Prompt | Search the material for "HTML" and show all lines that contain it.

Provided entries |

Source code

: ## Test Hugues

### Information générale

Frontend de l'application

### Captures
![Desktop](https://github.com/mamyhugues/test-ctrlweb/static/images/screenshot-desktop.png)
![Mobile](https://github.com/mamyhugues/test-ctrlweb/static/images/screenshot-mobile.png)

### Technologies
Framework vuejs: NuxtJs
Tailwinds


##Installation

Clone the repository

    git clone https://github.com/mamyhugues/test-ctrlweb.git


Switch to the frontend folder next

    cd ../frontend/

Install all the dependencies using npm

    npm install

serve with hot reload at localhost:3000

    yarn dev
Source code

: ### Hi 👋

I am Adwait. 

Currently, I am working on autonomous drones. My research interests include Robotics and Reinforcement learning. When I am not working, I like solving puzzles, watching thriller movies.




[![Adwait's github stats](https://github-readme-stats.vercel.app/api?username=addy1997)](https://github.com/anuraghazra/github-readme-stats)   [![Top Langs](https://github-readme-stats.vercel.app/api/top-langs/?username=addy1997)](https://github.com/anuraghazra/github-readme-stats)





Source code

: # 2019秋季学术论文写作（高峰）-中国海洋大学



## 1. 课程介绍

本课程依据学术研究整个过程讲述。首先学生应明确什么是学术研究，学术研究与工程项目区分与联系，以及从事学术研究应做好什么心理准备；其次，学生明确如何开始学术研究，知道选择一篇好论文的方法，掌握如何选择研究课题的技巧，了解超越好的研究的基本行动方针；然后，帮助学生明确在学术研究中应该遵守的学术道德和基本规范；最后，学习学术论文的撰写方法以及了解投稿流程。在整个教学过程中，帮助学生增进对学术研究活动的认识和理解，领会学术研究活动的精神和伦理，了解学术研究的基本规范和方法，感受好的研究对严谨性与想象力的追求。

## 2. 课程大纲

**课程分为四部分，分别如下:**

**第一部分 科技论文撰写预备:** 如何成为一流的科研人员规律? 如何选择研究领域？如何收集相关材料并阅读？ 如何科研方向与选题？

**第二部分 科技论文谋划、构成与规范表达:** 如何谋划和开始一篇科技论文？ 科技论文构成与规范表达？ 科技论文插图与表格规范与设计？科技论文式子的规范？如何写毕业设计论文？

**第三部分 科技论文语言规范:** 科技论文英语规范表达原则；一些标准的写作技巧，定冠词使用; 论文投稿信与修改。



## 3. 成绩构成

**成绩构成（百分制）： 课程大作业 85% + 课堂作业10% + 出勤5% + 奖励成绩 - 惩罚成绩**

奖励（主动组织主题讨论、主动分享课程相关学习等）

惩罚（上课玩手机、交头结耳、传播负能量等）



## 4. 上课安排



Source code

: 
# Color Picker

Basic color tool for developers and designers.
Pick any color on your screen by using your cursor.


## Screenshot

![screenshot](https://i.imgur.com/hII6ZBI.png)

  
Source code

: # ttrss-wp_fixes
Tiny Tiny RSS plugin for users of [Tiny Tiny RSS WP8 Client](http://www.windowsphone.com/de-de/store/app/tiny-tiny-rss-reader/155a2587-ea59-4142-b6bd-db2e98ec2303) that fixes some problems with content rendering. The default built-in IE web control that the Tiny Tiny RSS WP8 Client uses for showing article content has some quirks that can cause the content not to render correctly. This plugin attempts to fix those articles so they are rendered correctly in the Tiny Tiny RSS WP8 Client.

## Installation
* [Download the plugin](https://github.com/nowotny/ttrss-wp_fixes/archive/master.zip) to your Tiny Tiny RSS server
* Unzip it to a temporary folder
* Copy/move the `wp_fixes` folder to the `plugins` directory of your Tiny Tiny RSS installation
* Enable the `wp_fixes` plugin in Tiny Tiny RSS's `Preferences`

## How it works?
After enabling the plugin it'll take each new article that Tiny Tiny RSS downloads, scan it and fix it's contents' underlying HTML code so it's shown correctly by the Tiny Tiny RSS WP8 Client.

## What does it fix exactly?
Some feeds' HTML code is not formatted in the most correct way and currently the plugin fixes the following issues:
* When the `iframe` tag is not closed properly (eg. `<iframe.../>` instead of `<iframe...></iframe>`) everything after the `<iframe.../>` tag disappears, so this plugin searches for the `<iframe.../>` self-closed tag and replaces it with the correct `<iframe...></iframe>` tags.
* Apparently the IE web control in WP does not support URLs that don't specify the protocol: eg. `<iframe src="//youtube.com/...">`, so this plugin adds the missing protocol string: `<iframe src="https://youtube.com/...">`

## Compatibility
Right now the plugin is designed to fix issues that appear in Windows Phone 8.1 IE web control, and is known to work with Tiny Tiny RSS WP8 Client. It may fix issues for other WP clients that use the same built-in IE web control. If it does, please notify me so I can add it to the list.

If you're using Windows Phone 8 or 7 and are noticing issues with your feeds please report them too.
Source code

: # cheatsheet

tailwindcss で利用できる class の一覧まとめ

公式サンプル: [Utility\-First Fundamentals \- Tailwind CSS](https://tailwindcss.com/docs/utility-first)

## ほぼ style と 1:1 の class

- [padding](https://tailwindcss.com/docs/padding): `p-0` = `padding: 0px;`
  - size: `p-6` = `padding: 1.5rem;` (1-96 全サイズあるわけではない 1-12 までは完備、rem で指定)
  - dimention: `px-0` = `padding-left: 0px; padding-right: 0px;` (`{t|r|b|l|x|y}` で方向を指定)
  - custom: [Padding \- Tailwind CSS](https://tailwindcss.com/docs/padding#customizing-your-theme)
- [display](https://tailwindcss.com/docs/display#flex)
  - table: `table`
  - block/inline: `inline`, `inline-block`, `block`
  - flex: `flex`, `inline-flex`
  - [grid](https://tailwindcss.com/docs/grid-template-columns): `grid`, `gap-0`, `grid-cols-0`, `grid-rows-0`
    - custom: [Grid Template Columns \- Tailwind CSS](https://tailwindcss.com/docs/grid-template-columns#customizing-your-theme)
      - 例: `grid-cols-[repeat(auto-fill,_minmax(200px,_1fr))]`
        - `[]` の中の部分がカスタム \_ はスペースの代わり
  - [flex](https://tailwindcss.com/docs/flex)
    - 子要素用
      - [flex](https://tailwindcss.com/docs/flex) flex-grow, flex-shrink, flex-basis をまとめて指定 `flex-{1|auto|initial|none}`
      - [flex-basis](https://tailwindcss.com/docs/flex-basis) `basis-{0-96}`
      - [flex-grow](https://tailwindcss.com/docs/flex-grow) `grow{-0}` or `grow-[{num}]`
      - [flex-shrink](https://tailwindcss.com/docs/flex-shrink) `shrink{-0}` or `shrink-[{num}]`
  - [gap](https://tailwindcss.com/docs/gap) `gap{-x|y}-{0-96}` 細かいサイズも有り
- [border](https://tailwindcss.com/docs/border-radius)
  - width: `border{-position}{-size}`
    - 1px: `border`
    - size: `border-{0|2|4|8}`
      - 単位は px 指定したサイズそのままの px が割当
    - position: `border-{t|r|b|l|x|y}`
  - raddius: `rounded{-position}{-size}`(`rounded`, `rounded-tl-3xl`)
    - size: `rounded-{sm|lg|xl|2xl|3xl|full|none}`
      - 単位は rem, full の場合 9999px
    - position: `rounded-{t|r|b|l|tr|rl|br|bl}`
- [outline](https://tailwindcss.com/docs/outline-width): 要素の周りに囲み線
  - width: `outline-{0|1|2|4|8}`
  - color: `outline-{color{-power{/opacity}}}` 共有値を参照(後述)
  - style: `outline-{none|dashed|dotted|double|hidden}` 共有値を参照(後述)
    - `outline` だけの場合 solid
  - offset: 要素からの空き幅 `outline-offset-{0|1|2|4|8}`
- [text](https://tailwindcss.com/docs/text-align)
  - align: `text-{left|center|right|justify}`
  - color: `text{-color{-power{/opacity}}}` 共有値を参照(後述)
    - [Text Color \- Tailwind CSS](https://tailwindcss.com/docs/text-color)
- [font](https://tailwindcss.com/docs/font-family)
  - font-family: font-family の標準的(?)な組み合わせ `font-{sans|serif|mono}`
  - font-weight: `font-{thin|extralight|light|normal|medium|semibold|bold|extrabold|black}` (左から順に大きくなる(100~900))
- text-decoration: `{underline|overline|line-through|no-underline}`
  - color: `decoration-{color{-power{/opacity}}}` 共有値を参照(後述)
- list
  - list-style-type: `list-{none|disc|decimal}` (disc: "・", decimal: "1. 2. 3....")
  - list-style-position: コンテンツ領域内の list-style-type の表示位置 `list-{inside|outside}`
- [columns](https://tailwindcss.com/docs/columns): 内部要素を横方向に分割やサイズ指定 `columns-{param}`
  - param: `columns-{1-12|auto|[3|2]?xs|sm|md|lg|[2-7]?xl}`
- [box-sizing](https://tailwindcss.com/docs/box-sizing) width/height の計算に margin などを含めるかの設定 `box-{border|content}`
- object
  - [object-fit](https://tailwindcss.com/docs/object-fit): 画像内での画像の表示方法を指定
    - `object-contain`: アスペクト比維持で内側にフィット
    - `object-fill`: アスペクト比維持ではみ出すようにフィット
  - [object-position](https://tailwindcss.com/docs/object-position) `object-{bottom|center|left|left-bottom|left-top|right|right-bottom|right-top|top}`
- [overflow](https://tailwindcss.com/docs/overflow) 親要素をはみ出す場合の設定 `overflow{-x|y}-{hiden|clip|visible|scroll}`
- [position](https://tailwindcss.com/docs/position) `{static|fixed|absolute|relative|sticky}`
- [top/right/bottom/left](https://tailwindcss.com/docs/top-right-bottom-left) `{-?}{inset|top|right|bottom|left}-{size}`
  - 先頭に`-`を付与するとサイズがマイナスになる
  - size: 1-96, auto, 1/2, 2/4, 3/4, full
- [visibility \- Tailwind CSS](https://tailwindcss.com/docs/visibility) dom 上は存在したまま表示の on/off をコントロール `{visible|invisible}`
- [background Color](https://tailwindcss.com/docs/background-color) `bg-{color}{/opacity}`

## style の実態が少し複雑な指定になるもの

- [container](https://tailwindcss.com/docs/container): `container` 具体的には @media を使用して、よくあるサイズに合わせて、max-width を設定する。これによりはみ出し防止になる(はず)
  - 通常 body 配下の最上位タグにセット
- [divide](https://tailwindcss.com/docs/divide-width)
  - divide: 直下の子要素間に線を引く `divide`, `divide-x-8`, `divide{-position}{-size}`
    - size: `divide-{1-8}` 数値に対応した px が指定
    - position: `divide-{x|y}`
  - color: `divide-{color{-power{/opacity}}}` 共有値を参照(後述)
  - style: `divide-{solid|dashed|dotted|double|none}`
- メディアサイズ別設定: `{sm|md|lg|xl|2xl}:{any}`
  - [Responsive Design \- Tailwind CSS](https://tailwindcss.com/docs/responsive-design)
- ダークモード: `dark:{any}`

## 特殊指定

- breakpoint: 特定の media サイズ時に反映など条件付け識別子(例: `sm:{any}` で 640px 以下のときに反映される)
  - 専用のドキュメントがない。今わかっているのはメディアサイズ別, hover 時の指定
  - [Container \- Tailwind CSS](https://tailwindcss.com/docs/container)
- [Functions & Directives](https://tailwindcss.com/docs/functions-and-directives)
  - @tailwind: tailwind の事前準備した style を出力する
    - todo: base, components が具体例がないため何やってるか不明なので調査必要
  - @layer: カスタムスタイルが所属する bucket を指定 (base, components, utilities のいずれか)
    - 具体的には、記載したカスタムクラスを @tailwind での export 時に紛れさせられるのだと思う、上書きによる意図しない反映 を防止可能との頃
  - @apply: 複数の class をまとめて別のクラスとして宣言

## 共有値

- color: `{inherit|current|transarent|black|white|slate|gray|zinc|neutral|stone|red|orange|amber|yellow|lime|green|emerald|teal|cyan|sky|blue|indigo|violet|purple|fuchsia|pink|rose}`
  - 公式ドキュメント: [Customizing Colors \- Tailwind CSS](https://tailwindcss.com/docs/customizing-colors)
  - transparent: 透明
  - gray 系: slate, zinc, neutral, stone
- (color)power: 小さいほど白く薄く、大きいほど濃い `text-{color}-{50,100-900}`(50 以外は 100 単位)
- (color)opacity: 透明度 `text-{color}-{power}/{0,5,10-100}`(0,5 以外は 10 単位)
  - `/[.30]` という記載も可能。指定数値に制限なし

Solution for this problem |
After enabling the plugin it'll take each new article that Tiny Tiny RSS downloads, scan it and fix it's contents' underlying HTML code so it's shown correctly by the Tiny Tiny RSS WP8 Client.
Some feeds' HTML code is not formatted in the most correct way and currently the plugin fixes the following issues:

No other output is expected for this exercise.